Pierre Chapuis s'est engagé dans la démarche “Bœuf de Haute-Loire“ depuis son lancement en 2016 et ce sans aucune hésitation. "Le cahier des charges collait parfaitement à mes méthodes de travail. Je n'ai rien changé à ma façon de travailler ni à mes débouchés, tout en bénéficiant de la plus-value attachée à la marque !". Ses animaux sont nourris à l'aide de céréales mélangées (8kg par jour de blé et orge) produites sur l'exploitation auxquelles il ajoute un aliment acheté pour équilibrer la ration ; du foin grossier est donné à volonté pour faciliter la rumination. Notons que l'exploitation est autonome en fourrage (enrubannage et foin). Les parcellaires éloignées de l'exploitation sont certes un inconvénient, mais cela apporte une sécurité relative en terme de récolte de fourrage en particulier les années sèches.

Une filière qui rémunère ses éleveurs

Pierre Chapuis est pleinement satisfait du retour de la filière Bœuf de Haute-Loire en terme de rémunération. "En moyenne, les génisses sous marque sont payées entre 0,80 et 0,90 centimes d'euros/kg de plus que les génisses classiques. On peut donc compter sur une valorisation supplémentaire moyenne de 250 € par bovin. Et cette valorisation est systématique ! On peut dire que la filière rémunère ses éleveurs.
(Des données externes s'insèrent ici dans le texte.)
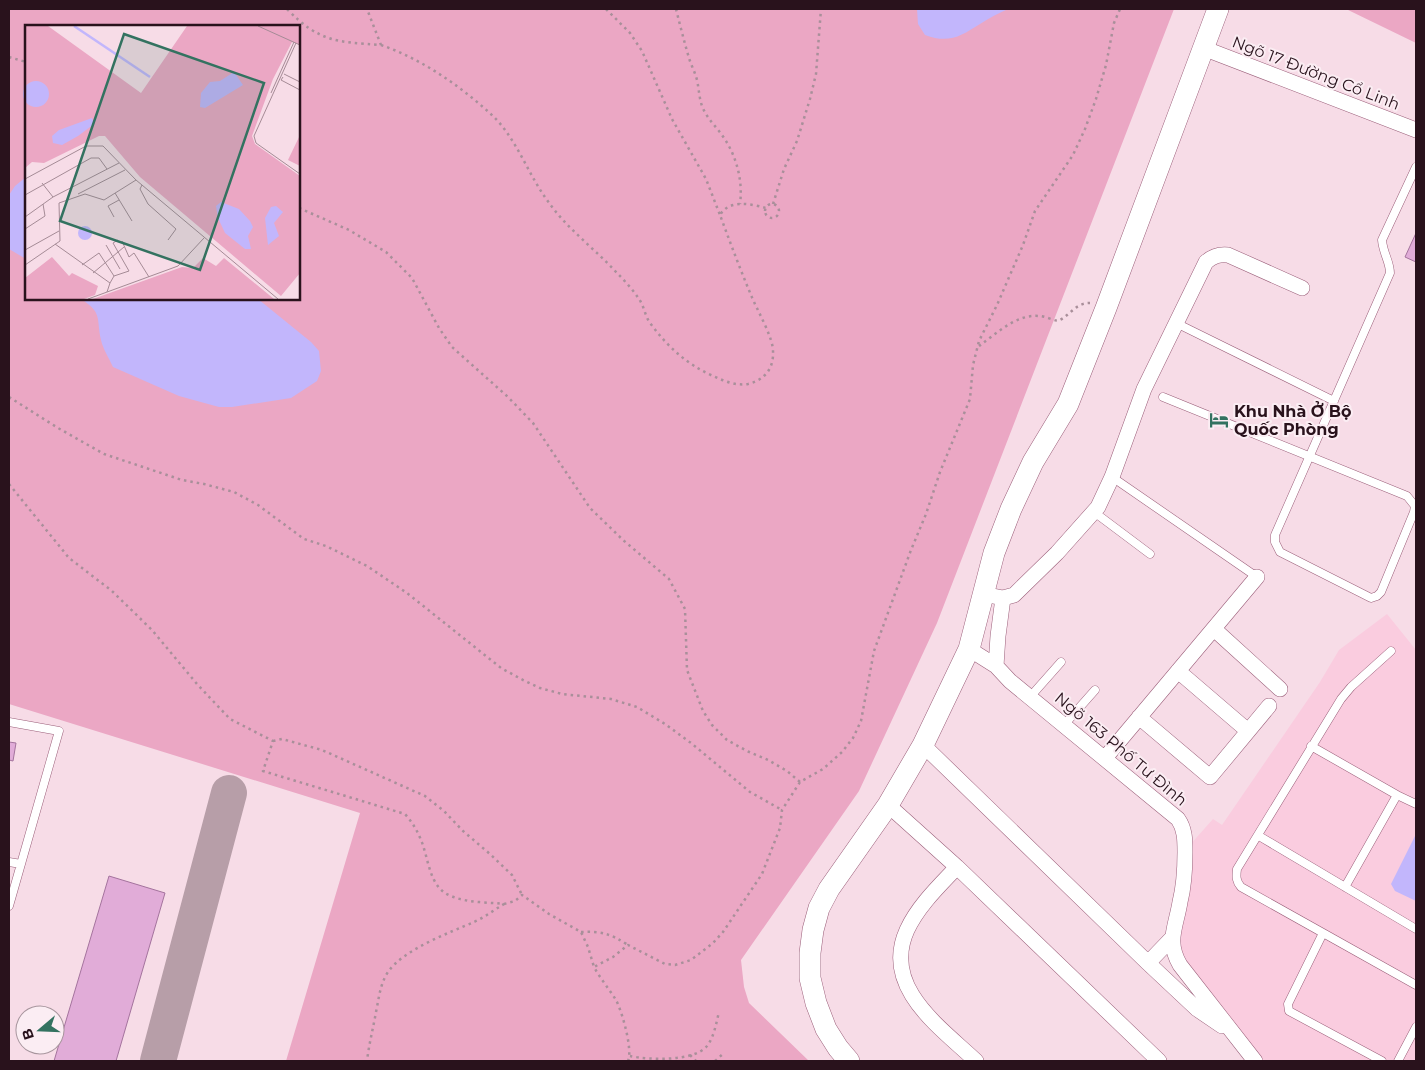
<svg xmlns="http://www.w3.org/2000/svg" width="1425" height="1070" viewBox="0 0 1425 1070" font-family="Montserrat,sans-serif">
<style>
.built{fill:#faccdf}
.green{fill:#eba7c4;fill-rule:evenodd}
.water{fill:#c2b6fc}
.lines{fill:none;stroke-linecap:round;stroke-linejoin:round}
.taxiway{stroke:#b79ea8;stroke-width:36}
.building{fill:#e1acd8;stroke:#a4739d}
.lane-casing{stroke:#9b5f7a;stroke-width:9}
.street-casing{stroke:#9b5f7a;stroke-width:16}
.secondary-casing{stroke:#9b5f7a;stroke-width:22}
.path{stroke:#a98f9a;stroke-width:2.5;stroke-dasharray:2.5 4;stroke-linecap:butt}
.lane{stroke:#fff;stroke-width:8}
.street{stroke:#fff;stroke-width:15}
.secondary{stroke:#fff;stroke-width:21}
.labels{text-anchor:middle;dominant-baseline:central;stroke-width:4;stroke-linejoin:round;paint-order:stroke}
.street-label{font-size:16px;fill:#29121c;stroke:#fbedf3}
.poi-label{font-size:16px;font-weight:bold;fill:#29121c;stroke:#fbedf3;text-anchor:start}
.inset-river{fill:none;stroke:#c2b6fc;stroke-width:2.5}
.inset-road{fill:none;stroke:#a58b96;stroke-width:1}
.view{fill:#337260;fill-opacity:0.15;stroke:#337260;stroke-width:2.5}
.inset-edge{fill:none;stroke:#29121c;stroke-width:2.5}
</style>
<rect width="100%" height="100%" fill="#f7dce7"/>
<path class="built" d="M1387 614 1416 650V1061H1264L1183 958 1177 925 1189 846 1213 819 1222 825 1320 682 1339 650Z"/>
<path class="green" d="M9 9H1174L937 623 859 791 741 960 744 987 749 1003 809 1061H286L360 813 9 704ZM26 26H299V299H26Z
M1346 9H1416V43Z"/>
<path class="water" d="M917 9H1008C999 13 989 18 980 24 961 36 949 44 925 35L918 24Z
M26 177V259L9 249V195L15 186Z
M81 299H258L311 342 319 351 321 371 317 381 291 398 232 407H219L179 396 113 367C109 358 103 349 101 340 96 318 103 313 81 299Z
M1416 834V901L1395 891 1391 884Z"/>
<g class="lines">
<path class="taxiway" d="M158 1061 229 793"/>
</g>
<path class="building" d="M1416 233V262L1405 257Z
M9 742 16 743 13 761 9 760Z
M109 876 165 893 116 1061H54Z"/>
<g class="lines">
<g class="lane-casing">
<path id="lane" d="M1176 323 1334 401
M1163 397 1407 496 1415 506 1414 512 1381 592 1377 596 1371 598 1280 552 1275 542V535L1390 273C1390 262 1383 253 1382 240L1416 167
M1112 477 1257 577
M1094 512 1150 554
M1391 651 1351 687 1341 699 1237 869C1236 877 1236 881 1241 887L1416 985
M1030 697 1061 662
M9 722 59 731 9 906
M1064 725 1095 690
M1311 746 1397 795 1416 804
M1259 836 1416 929
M9 862 21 864
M1345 887 1397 795
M1323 933 1288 1004 1289 1011 1382 1061
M1398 1061 1416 1027"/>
</g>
<g class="street-casing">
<path id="street" d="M1203 48 1416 130
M983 594 1003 598 1014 595 1057 553 1098 507 1112 477 1144 389 1206 262C1213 256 1219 254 1228 255L1302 288
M1214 629 1280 689
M969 649 996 666 1010 681 1178 819C1185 829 1185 840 1185 852 1185 869 1184 886 1180 902 1176 927 1166 941 1180 965L1255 1061
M996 666 998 636 1003 598
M1178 671 1248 731
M1139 717 1210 777 1269 706
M923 745 1148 963 1197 1009 1222 1026
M1105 758 1257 577
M888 805 957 867 1159 1061
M957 867C939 886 918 906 907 930 881 987 940 1027 976 1061
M1148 963 1172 938"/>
</g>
<g class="secondary-casing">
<path id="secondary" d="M849 1061 838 1048 826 1029 816 1003 810 978V953L813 930 819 908 829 889 888 805 923 745 969 649 994 553 1011 509 1033 462 1068 404 1106 308 1218 9"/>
</g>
<path class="path" d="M287 9C319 42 337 42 381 45L367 9
M606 9 630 33 642 51 672 119 706 179 720 215
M676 9C680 25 684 41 689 58 691 65 695 72 697 80 699 89 699 97 702 106 707 119 717 127 724 138 737 157 743 182 740 204
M381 45C422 59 462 87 494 117 517 140 528 174 547 200 566 228 594 248 617 273 625 281 633 290 639 299 644 306 645 316 650 323 667 346 686 364 713 376 724 381 736 386 748 384 765 380 774 368 773 351 773 337 757 310 751 295 740 269 730 242 720 215 729 199 752 204 766 208
M9 57 26 62
M773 204 784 169 797 141 810 99 816 74 821 9
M765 211a7 7 0 1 1 14 0a7 7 0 1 1-14 0Z
M299 208 349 230 386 252 412 278 439 328 452 347 508 397 533 423 590 508 623 540 669 579 685 609 687 670 703 711 712 725 727 740 747 751 768 760 787 771 800 782
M979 346C996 334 1016 314 1039 316 1045 316 1052 320 1058 321 1071 315 1075 303 1090 303
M9 397 58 428 104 454 182 480 204 484 234 492 258 505 304 539 326 546 367 566 407 593 501 668 523 680 540 688 562 694 611 699 637 707 665 724 691 743 750 792 782 810
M9 484 69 558 112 591 152 630 197 684 230 719 273 741 263 771 405 814C412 822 417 830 421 840 429 859 429 888 451 896 467 903 487 902 504 904 494 910 485 917 474 922 449 933 404 949 388 972 380 984 379 998 376 1012 373 1029 369 1044 367 1061
M273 741 282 739 322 750 425 796 444 811 463 831 490 854 512 875 522 895
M504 904 515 901 522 895 549 914 581 932 588 947 594 967
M581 932C602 931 611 934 628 945
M690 1055 696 1061
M630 1056C648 1060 694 1062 707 1046 714 1037 716 1024 719 1012
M628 1061C633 1050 622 1011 616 1000 609 989 600 978 594 967L613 957 628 945 665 964 675 965 691 960 713 943 723 932 762 874 780 828 782 810 800 782 823 769 842 752 853 738 861 721 874 651 911 550 926 514 940 472 970 399 973 365 979 341 997 305 1023 245 1035 211 1073 155 1085 129 1096 99 1106 65 1114 23 1120 9
M715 1061 724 1053"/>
<use href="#lane" class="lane"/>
<use href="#street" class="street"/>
<use href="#secondary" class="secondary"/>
</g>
<defs>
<g id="hotel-bare" transform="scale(1.5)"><path d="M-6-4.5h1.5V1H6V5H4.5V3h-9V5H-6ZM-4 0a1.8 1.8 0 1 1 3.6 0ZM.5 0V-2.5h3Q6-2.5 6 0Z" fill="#337260" stroke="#fbedf3" stroke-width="2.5" paint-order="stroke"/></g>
</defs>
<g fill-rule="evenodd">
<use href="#hotel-bare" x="1219" y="420"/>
</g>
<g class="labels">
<g class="street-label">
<text transform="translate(1316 73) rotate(21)">Ngõ 17 Đường Cổ Linh</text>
<text transform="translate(1121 749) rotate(40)">Ngõ 163 Phố Tư Đình</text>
</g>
<g class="poi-label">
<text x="1234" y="411">Khu Nhà Ở Bộ<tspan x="1234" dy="18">Quốc Phòng</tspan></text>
</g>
</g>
<g transform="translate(25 25)">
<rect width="275" height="275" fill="#f7dce7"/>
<path d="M0 1H23L116 68 162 1H275V20L267 17 248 54 227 111 230 119 275 151V248L256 271 115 152 80 111H74L19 138 7 137 0 143ZM275 110V141L263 135ZM27 232 44 251 47 248 73 261 70 270 59 274H0V253ZM178 233 191 241 199 233 249 274H68L157 242 168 243Z" fill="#eba7c4"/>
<path d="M209 47 218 60 180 83 175 82 176 68 185 57 195 56ZM-2 69a13 13 0 1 1 26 0a13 13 0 1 1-26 0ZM67 93 69 99 53 111 37 120 28 118 27 111 34 105ZM196 177 214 184 225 196 228 202 223 211 226 224H220L200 208 193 193 191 181ZM251 181 258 187 249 198 254 211 243 220 240 193 246 182ZM53 208a7 7 0 1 1 14 0a7 7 0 1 1-14 0Z" fill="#c2b6fc"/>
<path class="inset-river" d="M49 1 125 52"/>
<path class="inset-road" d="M233 1 275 20M271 18 229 111 231 118 275 149M259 49 275 57M258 52 256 55 275 65M246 68 269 17M0 154 61 121H78L111 155 253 274M17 158 28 172M117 160 115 164 123 179 151 204 143 215M90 168 107 196M53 169 100 145M0 170 66 133H74L82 144M0 192 28 172 94 138M89 192 83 181 94 175M0 204 20 191 18 179M97 216 104 232 109 228 124 252M30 219 85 258 82 267M81 220 95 244M0 225 34 206M0 240 35 216 34 178 60 169 79 175 111 155M57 240 74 228 89 251M68 248 99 222M85 258 89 251 104 246 88 218 93 215M63 274 153 241 179 213"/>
<path class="view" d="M99 9 239 58 175 245 35 196Z"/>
<rect width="275" height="275" class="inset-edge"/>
</g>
<rect width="1425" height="1070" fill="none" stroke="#29121c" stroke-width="20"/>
<g transform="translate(40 1030) rotate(251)"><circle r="24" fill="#fbedf3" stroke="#a7959d"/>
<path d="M0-4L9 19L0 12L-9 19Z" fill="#337260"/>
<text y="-8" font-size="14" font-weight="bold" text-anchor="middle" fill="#29121c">B</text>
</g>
</svg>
Je suis également content que les grandes surfaces comme Super U jouent le jeu, travaillent en confiance avec les éleveurs et contribuent ainsi à dynamiser l'agriculture de proximité".
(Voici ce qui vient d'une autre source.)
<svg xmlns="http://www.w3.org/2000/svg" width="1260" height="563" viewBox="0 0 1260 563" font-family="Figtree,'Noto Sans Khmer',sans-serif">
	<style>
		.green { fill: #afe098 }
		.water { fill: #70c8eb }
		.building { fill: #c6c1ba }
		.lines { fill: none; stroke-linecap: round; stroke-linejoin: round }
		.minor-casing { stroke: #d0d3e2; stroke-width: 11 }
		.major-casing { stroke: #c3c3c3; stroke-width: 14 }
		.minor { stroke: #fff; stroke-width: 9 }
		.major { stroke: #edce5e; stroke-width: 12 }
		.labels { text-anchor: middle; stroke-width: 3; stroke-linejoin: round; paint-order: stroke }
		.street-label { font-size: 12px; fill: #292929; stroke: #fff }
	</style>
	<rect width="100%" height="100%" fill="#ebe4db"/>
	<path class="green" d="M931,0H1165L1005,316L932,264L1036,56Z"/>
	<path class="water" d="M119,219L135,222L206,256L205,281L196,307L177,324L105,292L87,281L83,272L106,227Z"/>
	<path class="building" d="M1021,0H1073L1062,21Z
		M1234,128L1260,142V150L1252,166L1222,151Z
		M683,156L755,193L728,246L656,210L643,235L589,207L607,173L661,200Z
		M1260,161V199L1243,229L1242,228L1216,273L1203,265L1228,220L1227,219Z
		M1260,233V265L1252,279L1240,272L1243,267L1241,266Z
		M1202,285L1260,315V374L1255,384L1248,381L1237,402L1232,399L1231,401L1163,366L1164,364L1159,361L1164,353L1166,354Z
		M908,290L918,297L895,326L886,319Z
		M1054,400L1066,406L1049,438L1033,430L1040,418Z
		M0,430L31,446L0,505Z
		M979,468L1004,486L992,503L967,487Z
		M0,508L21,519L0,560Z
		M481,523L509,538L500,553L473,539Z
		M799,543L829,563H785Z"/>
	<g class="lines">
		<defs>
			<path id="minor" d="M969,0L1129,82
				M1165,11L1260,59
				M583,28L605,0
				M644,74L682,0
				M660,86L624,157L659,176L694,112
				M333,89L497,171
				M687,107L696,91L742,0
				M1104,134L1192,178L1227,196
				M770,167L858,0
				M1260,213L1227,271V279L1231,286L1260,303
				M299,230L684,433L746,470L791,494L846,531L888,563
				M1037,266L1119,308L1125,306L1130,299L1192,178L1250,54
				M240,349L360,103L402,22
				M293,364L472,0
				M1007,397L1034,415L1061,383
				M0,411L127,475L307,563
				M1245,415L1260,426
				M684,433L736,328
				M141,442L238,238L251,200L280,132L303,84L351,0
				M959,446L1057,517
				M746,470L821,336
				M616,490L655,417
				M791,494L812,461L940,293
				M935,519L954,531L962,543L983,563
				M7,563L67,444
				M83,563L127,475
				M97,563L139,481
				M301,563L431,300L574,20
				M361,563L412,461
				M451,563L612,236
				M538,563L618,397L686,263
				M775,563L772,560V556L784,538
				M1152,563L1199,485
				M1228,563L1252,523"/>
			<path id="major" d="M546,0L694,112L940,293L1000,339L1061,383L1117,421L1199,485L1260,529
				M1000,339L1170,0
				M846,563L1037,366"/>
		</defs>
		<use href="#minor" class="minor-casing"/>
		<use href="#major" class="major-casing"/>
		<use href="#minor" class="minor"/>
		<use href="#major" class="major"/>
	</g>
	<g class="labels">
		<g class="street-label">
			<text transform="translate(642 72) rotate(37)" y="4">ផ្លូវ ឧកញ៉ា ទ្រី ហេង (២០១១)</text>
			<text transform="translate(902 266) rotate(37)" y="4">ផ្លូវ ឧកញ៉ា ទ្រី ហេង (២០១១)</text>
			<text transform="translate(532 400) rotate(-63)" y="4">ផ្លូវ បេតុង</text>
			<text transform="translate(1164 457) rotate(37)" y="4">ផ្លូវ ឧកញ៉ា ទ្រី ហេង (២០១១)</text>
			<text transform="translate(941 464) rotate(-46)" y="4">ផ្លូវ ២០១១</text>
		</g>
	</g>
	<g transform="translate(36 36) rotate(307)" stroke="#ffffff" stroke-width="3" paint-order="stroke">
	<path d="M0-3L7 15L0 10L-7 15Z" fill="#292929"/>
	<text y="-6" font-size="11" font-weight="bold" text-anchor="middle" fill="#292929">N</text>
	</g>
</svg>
Cette valorisation est d'autant plus appréciée en cette période compliquée pour la viande. "Depuis le début de l'année, je perds entre 150 et 180€ par broutard dû à un engorgement du marché européen. Quant aux vaches de réforme, leurs cours sont stables voire en légère baisse. À l'heure où le prix des produits agricoles a tendance à stagner même baisser et que le changement climatique impose plus fréquemment des épisodes de sécheresse, ça fait du bien de pouvoir compter sur la valorisation sous marque !" lance l'éleveur qui ajoute : "Avec une filière comme le “Bœuf de Haute-Loire“, c'est encourageant de finir ses génisses". Quant au retour des consommateurs sur la qualité de sa viande, il ne l'a pas directement mais "puisque Super U est toujours acheteur de ma viande, c'est signe qu'elle est appréciée !".
 

La filière “Bœuf de Haute-Loire“ en 2020

Lancé en 2016, le “Bœuf de Haute-Loire“ est une marque locale interprofessionnelle pour les bovins de races à viande, élevés et abattus en Haute-Loire. Au 1er janvier 2019, le cahier des charges a évolué. à partir de cette date, seuls les bovins nés en Haute-Loire sont admis.
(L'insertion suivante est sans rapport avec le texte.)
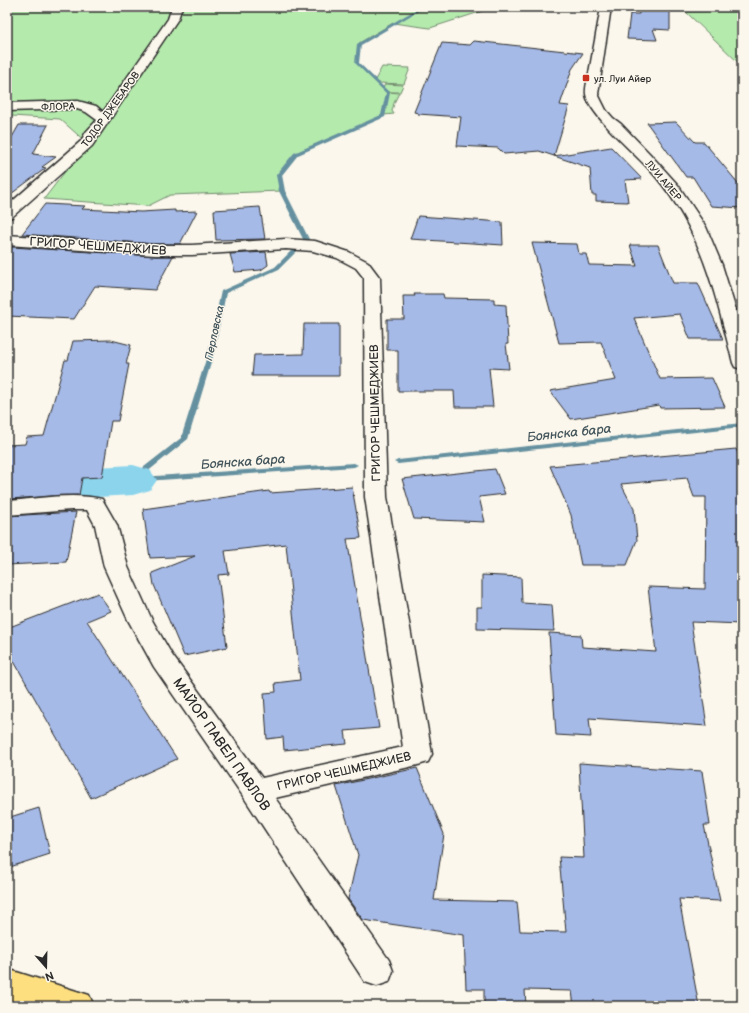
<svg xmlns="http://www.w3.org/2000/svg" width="749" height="1013" font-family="'Balsamiq Sans',sans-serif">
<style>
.green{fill:#b5eaad;stroke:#708a6c}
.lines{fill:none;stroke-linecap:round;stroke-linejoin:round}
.stream{fill:#65909f;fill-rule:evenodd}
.river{fill:#8bd4ec;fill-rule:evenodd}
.building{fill:#a6bae8;stroke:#2b2b2b}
.street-casing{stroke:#2b2b2b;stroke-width:3}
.primary-casing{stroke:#2b2b2b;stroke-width:3}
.street{fill:#fbf7ec;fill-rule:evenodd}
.primary{fill:#fedf80;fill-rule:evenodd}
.poi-dot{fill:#c8321e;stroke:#fbf7ec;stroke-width:1.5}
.labels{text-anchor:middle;stroke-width:3;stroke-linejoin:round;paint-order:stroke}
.far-poi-label{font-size:10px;fill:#2b2b2b;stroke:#fbf7ec;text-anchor:start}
.far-street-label{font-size:10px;fill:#2b2b2b;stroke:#fbf7ec}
.far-water-label{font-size:11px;font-style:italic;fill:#43555b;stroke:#fbf7ec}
.street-label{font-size:12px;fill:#2b2b2b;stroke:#fbf7ec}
.water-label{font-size:13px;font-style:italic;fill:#43555b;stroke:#fbf7ec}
.near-street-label{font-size:14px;fill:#2b2b2b;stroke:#fbf7ec}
</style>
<rect width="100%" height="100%" fill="#fbf7ec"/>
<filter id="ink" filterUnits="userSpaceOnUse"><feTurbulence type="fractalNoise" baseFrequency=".025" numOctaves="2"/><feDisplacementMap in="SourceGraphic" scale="8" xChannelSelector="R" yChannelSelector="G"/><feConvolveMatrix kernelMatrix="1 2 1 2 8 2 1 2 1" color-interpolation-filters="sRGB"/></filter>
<g filter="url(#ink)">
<path class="green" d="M7,7h488l-65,21 -37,-5 -34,20 -2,20 18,17 7,-13 28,1 -6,16 -26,-1 5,5 2,-4 18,1 -3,7h-13l-4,24 -87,38 -17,21 3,16 -112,4 -22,11 -104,-7 43,-56 -27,-24 -48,-3 -5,3z
M742,11v55l-56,-54z
M389,92l10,1 -5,10 -2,8 2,3 -10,1z"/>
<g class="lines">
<path class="stream" d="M420,7h5l-64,38 -2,18 31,30 -5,24 -87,38 -16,20 3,16 24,48 -30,30 -53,24 -12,60 -26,86 -47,38 213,-14 4,2 -4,2 -224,15 -1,-2 1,-2 51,-40 27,-85 13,-62 54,-24 28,-28 -24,-48 -3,-16 18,-22 87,-38 5,-22 -31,-30 2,-19z
M742,423v4l-344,37 -4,-2 4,-2z"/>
<path class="river" d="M133,465l17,5 7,10 -7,10 -17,5 -126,7v-30z"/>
</g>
<path class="building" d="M639,7l31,1v22l-17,-1 4,11 -30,-1 3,-25h9z
M474,41l109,12 -11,16 -12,36 9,1 -15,50 57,-9 31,32 -17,1 3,22 -32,-1v-6h-4l-2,-27 -51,-17 -35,3 -6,-6 -41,-2 4,-29 -43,-3v-1l-4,-1 28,-69 28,2z
M676,122l19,20h9l38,46v20l-31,-2 -18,-29h-7l-39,-54z
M19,125h29l-15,29 23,3 -14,10 4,1 -35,26 -4,7v-55z
M45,204l40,2 -3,3 59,3 34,-2v2l22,-1 -17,33h-25l-133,-10z
M260,207l5,32 -49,1 -2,-30z
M418,216l84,6 1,23 -93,-6z
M532,243l45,1 2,10h7l3,11 48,1 -7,-21h28l15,38h25l25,56h-33l-10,-25 -46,4 26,61 52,-1 13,29 -65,1 -1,-3 -88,14 -21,-28 66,-11 -15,-38 -42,1z
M12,247l143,9h18l-18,34 -60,-4 -21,33 -67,-3v-63z
M266,252l2,13 -7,5 -26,2 -5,-18z
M414,294h29l1,4 50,1v5l12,1 2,39h-2l3,25 -20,-1 4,39h-38l-1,-16h-56v-41h-11v-31h17l-1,-23h12z
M304,324h35v52h-87l2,-21 49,-1z
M111,340l20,5 -5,19h3l-11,57h-7l-9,56 -20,1 -3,17 -72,4v-54l18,-1 2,-7 17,-1 21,-76h3l5,-19z
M736,449l6,13v162l-51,-2 16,104 -118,-8 2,19 -35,-2 -7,-102 32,2 1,12 74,5 -8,-65 57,2 1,-92h-12l-7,-19 -66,6 13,25 3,31 -10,25h-46l-10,-50 -21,-49z
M495,469l10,25 -26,3 6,25 -71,-3 -12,-40z
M352,487l9,51 -14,1 32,189 -34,3 2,13 -63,6 -1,-13 -16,2 -3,-46 12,-1 -1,-9 25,-3 -14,-136 -61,7 4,23 -11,1 9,72 -43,9 -30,-71 -2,-12 43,-17 -45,2 -7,-49 126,-18 1,2z
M76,512l-10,50 -59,3v-49z
M482,575l39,2 1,26 30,2 2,26 -77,-2v-22h5z
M98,593l13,18 -24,10 90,138 -86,39 -84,-149v-21z
M579,763l123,8 8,54h-6l16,76 -41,-2 20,107h-125l-2,-15 -47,-1 1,16h-42v-17h-18l-2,-54 -101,-15 -15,-21 10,-44 -22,-69 81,-18 27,66 -10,66 83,2 3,29 46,1 -7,-75 25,1z
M39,808l11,46 -43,14v-50z"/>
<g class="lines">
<defs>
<path id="street" d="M172,7h10l-4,12 -86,127 -80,71 -5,2v-13l74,-65 5,-9 11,-12 -11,-8 -9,-3 -70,2v-8l71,-2 18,5 7,6 65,-93z
M601,7h10l-13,87 8,16 7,8 8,6 29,30 28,31 28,42 16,38 20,65v39l-7,-2 -2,-4c-19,-73 -32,-138 -85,-195 -15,-16 -60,-55 -62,-74 -1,-6 2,-15 3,-21 4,-22 8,-44 12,-66z
M7,235l148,10h37l94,-6 29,2 34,11 19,10 12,16 7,219 45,257 -4,8 -10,3 -143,33 114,162 4,11 -4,11 -12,4 -12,-4 -120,-183 -91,-132 -26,-47 -24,-53 -9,-42 -8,-15h-16l-64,5v-14c30,-2 65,-9 95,-2l15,26 11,42 24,53 20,35 90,123 141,-31 -38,-250 -1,-219 -8,-10 -19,-10 -24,-7 -27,-2 -94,6h-37l-148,-10z"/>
<path id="primary" d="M7,969l82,26 5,11h-66l-21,-7z"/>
</defs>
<use href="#street" class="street-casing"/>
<use href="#primary" class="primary-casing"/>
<use href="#street" class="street"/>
<use href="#primary" class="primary"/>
</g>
</g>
<rect class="poi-dot" x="582" y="74" width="8" height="8" rx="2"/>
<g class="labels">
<g class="far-poi-label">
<text x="594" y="82">ул. Луи Айер</text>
</g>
<g class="far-street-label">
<text transform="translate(58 106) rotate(-2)" y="4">ФЛОРА</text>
<text transform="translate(110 109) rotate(-54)" y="4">ТОДОР ДЖЕБАРОВ</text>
<text transform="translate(664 180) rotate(50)" y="4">ЛУИ АЙЕР</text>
</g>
<g class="far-water-label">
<text transform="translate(214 333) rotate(-78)" y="4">Перловска</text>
</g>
<g class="street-label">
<text transform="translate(98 246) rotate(4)" y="4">ГРИГОР ЧЕШМЕДЖИЕВ</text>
<text transform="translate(375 413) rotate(-91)" y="4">ГРИГОР ЧЕШМЕДЖИЕВ</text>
<text transform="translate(344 771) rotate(-13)" y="4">ГРИГОР ЧЕШМЕДЖИЕВ</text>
</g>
<g class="water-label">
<text transform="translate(569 432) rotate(-6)" y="5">Боянска бара</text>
<text transform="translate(243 461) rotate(-4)" y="5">Боянска бара</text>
</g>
<g class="near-street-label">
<text transform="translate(222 744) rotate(55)" y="5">МАЙОР ПАВЕЛ ПАВЛОВ</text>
</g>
</g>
<rect width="749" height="1013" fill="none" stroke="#fbf7ec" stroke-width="24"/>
<rect x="12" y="12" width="725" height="989" fill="none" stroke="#2b2b2b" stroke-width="1.5" filter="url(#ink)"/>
<g transform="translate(46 967) rotate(160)" stroke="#fbf7ec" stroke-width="3" paint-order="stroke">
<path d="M0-3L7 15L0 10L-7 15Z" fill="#2b2b2b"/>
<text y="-6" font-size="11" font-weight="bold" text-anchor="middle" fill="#2b2b2b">N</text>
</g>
</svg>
Peuvent être vendus sous marque :
- les génisses de plus de 18 mois et les vaches de moins de 5 ans.
- des animaux de races à viande et de croisements entre elles.
- au moins 4 mois de présence dans l’élevage avant abattage
 - conformation : E, U , R+ ou R =
finition suffisante (gras : 2, 3 ou 4)
La marque réunit plusieurs collèges : collège des producteurs (80 élevages adhérents), collège des commerçants de bestiaux et organisations de producteurs (2 OP et 3 négociants privés), collège des abattoirs et grossistes (3 abattoirs du département et 3 grossistes), collège des distributeurs : (4 bouchers artisans et 8 GMS).